▸ Task directions
Only lines with the word "shoulder" belong in the answer; copy them from the records below.

▸ Dataset records
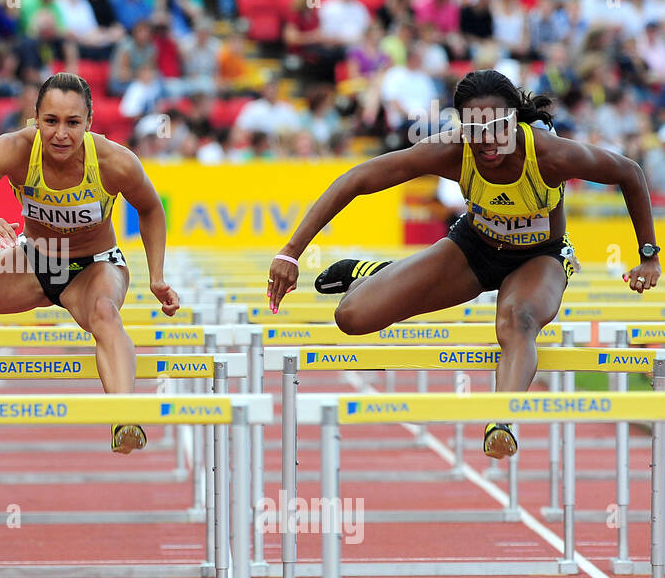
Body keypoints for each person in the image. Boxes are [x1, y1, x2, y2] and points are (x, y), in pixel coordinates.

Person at [266, 69, 660, 459]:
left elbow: (629, 172)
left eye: (496, 128)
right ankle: (376, 273)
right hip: (474, 249)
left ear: (514, 121)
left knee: (518, 319)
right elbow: (357, 179)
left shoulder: (550, 154)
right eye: (474, 129)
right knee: (352, 317)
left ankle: (501, 419)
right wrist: (290, 251)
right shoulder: (452, 152)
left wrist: (648, 255)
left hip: (539, 257)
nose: (486, 142)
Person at [0, 72, 180, 453]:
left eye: (72, 123)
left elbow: (150, 209)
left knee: (104, 313)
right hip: (32, 261)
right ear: (35, 118)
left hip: (94, 267)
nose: (61, 134)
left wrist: (156, 276)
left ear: (89, 123)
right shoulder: (14, 149)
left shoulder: (116, 162)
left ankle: (125, 418)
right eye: (51, 121)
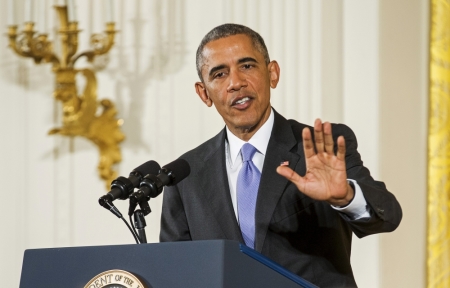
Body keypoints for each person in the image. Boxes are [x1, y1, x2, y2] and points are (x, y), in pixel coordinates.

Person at [160, 23, 402, 287]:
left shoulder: (321, 147)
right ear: (204, 92)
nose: (236, 82)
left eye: (247, 66)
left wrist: (346, 196)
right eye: (219, 74)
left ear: (272, 73)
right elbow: (176, 269)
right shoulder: (185, 174)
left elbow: (388, 215)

▸ Answer
left shoulder: (550, 154)
right shoulder: (452, 152)
right shoulder: (14, 149)
left shoulder: (116, 162)
left shoulder: (321, 147)
right shoulder: (185, 174)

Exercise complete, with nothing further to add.